Смотрю на часы: половина десятого, а я ей еще не позвонил. Мчусь к телефону, пока не успел включиться автоответчик, оставляя своего собеседника не у дел, что, в конечном счете, лучше любых самых решительных заявлений.
— Алло?
— Папа?
Это
— Джанни, — голос у Анны вялый, словно она только что проснулась.
— Привет. Все в порядке?
— Извини. Это Франческино по собственной инициативе набрал твой номер, — какие странные слова она говорит.
— Ну, и что? Что в этом плохого?
— Ты, может, был занят…
Голос ее звучит холодно и как-то отстраненно.
— Что с тобой, — спрашиваю, — ты сердишься?
— Нет.
— Случилось что-нибудь?
— Нет-нет, — повторяет она опять. Но ведь действительно случилось: она до сих пор думает, что нам угрожает опасность…
— Послушай, — говорю я, — я собирался тебе позвонить, тут всё прояснилось, нам никто не угрожает, в тот вечер вышло недоразумение, этот человек не совсем посторонний…
— Вот как, — отвечает она. — И кто же он?
— Да так… он был у моего отца интендантом, — говорю я наобум. — Он думал, что я его узнал. Нормальный человек, привез мне сумку, мы все выяснили. Все это ужасное недоразумение, ей-богу. Нам не о чем волноваться: ничего нам не угрожает, все в порядке.

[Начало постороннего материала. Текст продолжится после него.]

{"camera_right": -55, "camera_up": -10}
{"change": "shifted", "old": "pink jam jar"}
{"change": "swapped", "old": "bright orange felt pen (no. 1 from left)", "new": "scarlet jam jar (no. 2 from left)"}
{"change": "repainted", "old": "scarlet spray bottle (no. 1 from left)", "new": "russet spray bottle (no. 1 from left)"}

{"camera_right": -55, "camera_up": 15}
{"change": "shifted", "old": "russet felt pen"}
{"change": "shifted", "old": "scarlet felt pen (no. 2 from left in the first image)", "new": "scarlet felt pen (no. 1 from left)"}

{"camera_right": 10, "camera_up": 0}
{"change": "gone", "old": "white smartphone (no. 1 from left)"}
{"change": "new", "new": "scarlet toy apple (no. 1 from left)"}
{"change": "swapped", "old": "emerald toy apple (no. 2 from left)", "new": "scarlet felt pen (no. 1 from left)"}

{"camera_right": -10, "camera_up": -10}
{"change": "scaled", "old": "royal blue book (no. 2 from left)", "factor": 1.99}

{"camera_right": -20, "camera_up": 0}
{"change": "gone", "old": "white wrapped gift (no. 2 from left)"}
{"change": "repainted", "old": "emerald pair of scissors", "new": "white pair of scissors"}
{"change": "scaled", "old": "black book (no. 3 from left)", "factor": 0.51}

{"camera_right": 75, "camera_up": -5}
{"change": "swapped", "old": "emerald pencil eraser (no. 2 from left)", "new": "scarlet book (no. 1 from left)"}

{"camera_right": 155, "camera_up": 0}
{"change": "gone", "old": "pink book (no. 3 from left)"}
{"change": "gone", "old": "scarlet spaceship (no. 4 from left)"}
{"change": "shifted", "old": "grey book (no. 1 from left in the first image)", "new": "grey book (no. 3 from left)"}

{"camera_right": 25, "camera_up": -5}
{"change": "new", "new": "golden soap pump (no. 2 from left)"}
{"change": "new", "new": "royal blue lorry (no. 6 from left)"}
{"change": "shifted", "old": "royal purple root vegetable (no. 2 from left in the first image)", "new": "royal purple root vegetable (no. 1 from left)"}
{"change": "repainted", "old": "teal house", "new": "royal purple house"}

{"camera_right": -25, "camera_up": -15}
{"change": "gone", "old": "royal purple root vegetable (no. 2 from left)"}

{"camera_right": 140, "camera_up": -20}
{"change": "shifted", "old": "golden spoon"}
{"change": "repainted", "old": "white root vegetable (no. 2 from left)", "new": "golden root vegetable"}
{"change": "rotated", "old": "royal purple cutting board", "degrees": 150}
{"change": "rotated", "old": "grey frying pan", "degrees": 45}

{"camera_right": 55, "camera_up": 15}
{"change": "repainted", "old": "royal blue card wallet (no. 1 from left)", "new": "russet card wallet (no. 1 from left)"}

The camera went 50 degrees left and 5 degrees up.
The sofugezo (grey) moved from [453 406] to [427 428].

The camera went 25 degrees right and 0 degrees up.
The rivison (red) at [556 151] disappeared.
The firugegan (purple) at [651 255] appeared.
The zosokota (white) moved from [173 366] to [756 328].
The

— Ну и слава богу, — говорит она и замолкает. Странно. Странно, потому что она должна была бы рассмеяться, начать подтрунивать надо мной, наконец, если ее не удовлетворили мои объяснения, что возможно, — поинтересоваться подробностями, забросать меня вопросами. Но она молчит.
— Все это казалось таким странным… — не сразу заканчивает она фразу, и голос по-прежнему холодный и неуверенный, как будто проблема вовсе не в этом. Плохо, поскольку проблема заключалась именно в этом. Что еще не так?
— Наверное, у меня был приступ паранойи, но, честное слово, сразу трудно было понять, в чем дело — этот пистолет у него за поясом, но главное потому, что он не назвал себя. До него потом тоже дошло, и он…
Тут все еще больше усложняется, потому что Больяско входит в гостиную с тем же пакетом в руке, в котором он принес еду и в котором, оказывается, еще что-то есть: он вынимает из него видеокассету и демонстрирует ее мне. Потом показывает знаком, продолжай, мол, говорить, не обращай на меня внимания, а сам с решительным видом устремляется к видеоплейеру, и это мне определенно не нравится.
— … принес свои извинения, — говорю я в трубку и знаком показываю ему остановиться и ничего не трогать, но он успокаивающе машет мне в ответ, что меня никак не успокаивает.
— Что ж, — говорит Анна, — главное, что вы все выяснили…
— Он тут, у меня, — по-дурацки шепчу я в трубку, стараясь, чтобы он не услышал, а он возится возле телевизора, держа в руках видеокассету.
— А…
Что вообще происходит? Нельзя же проявлять такое равнодушие, когда ты скинул с себя такой груз, ведь то, что я ей говорю, означает именно это — освобождение от страха, что над нами, неизвестно почему, нависла угроза.